===== SELECTED EXTRACT =====
The Arctic in your back yard
Arctic warming affects us all – it can cause extreme global weather changes, widespread flooding and big increases in greenhouse gas emission that will in turn make global warming even worse. That’s the message of WWF’s new short film, The Arctic in your back yard – watch the video here.
We’ve also just published a new report called Arctic Climate Feedbacks: Global Implications, which lists dire global consequences of a warming Arctic – far worse than previous projections.
This unprecedented peer-reviewed report brings together top climate scientists who have assessed the current data on Arctic warming.
“They found a truly sobering picture,” says Dr. Martin Sommerkorn, senior climate change advisor for WWF’s Arctic programme. “Simply put, if we don’t keep the Arctic cold enough, people across the world will suffer the effects.”
=====
ACTION ITEM A
Transcribe the listing from the line containing "دانلود کتاب سیزده نکته مهم زندگی و عشق" through the last line of the listing.
The listing that comes next has no connection to the text above.
===== DATASET RECORDS =====
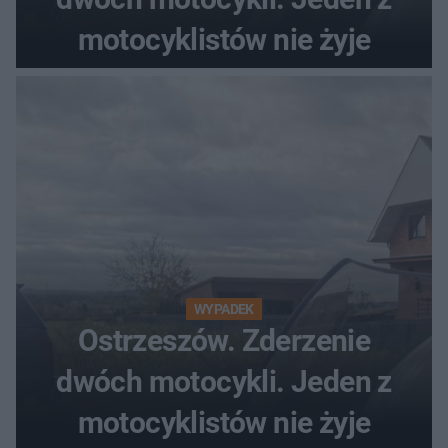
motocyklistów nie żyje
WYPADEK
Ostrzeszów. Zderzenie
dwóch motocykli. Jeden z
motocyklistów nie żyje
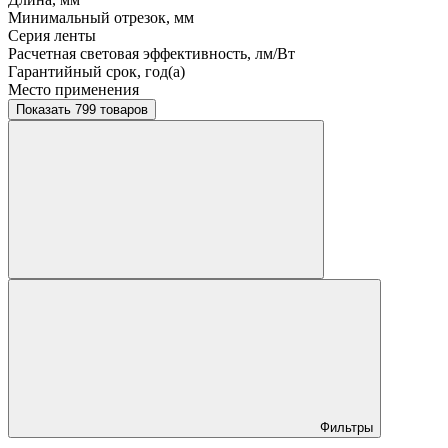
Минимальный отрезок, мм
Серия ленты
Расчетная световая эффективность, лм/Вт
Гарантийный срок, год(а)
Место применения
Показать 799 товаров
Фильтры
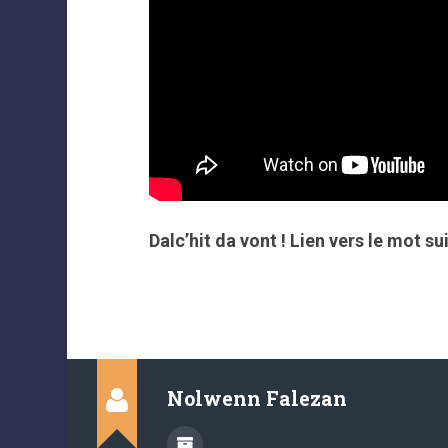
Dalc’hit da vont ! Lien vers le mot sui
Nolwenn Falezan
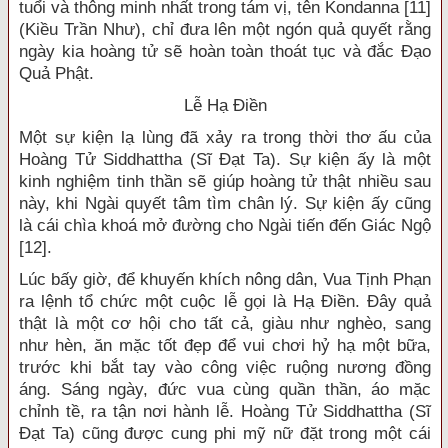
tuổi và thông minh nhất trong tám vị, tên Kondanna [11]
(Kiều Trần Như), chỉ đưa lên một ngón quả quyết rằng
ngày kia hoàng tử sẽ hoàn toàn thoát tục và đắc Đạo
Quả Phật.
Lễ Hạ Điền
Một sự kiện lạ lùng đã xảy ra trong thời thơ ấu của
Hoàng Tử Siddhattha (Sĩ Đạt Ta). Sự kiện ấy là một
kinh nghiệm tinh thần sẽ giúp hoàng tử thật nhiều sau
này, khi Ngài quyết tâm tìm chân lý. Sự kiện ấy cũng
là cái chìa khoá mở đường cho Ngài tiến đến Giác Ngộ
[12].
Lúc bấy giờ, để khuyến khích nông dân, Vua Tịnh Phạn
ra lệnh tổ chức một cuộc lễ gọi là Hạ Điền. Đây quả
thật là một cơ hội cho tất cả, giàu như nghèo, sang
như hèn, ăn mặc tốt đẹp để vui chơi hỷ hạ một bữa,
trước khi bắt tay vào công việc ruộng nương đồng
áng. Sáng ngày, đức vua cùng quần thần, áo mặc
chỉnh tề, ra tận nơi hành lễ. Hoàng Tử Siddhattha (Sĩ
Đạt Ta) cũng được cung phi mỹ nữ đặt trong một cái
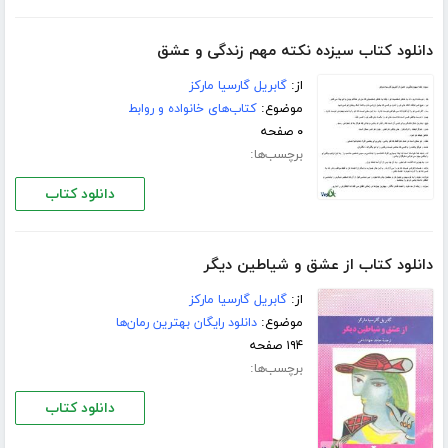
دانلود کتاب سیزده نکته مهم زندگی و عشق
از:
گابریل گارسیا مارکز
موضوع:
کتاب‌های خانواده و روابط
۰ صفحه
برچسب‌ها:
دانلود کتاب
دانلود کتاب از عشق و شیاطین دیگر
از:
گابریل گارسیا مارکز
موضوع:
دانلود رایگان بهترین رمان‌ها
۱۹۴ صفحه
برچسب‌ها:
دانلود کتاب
=====
ACTION ITEM B
According to the page on Arctic warming, what is the title of the new report WWF has published?

WRITTEN SOLUTION A
دانلود کتاب سیزده نکته مهم زندگی و عشق
از:
گابریل گارسیا مارکز
موضوع:
کتاب‌های خانواده و روابط
۰ صفحه
برچسب‌ها:
دانلود کتاب
دانلود کتاب از عشق و شیاطین دیگر
از:
گابریل گارسیا مارکز
موضوع:
دانلود رایگان بهترین رمان‌ها
۱۹۴ صفحه
برچسب‌ها:
دانلود کتاب

WRITTEN SOLUTION B
Arctic Climate Feedbacks: Global Implications